:: What is needed ::
Below is a listing; repeat exactly the lines from the one containing "camera: 55 degrees right, 5 degrees up" to the one containing "teapot [377,404,450,451] ->", both included.

:: Entries supplied ::
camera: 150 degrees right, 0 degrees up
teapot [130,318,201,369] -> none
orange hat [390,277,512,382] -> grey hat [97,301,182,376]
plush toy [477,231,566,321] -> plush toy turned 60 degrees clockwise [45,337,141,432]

==

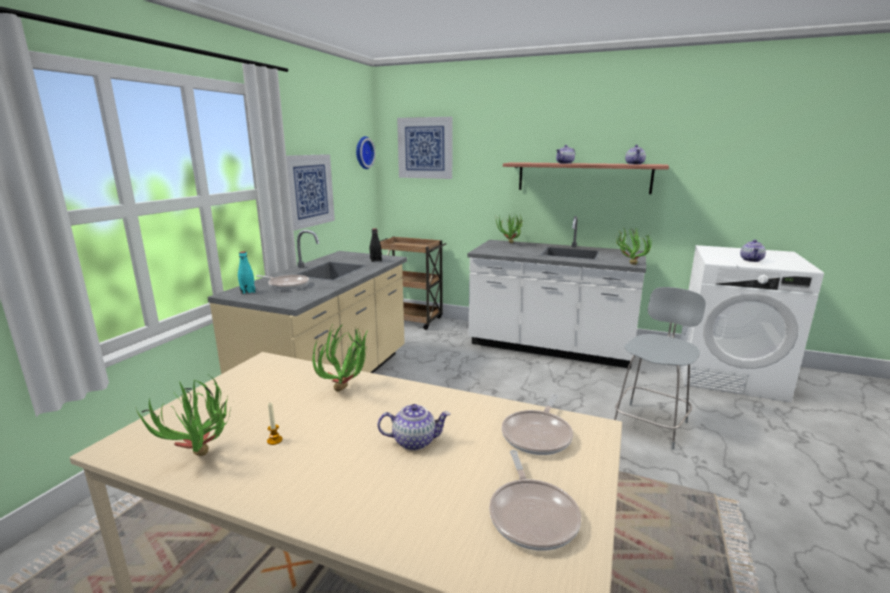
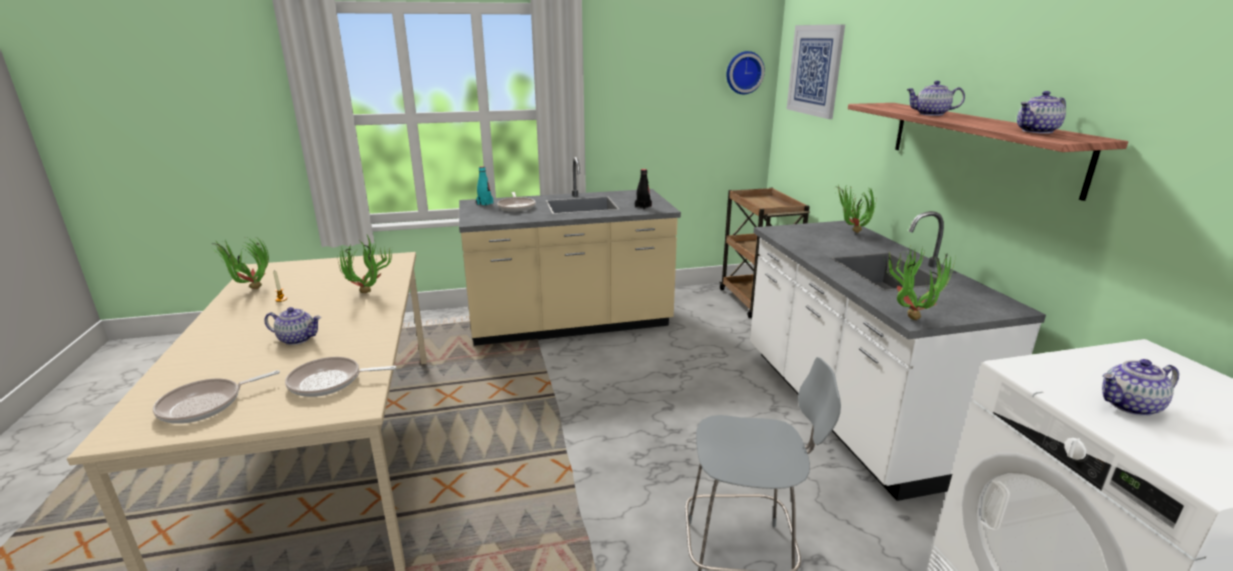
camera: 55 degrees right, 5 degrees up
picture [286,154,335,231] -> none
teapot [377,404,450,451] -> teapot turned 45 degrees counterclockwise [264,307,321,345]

:: Result of this exercise ::
camera: 55 degrees right, 5 degrees up
picture [286,154,335,231] -> none
teapot [377,404,450,451] -> teapot turned 45 degrees counterclockwise [264,307,321,345]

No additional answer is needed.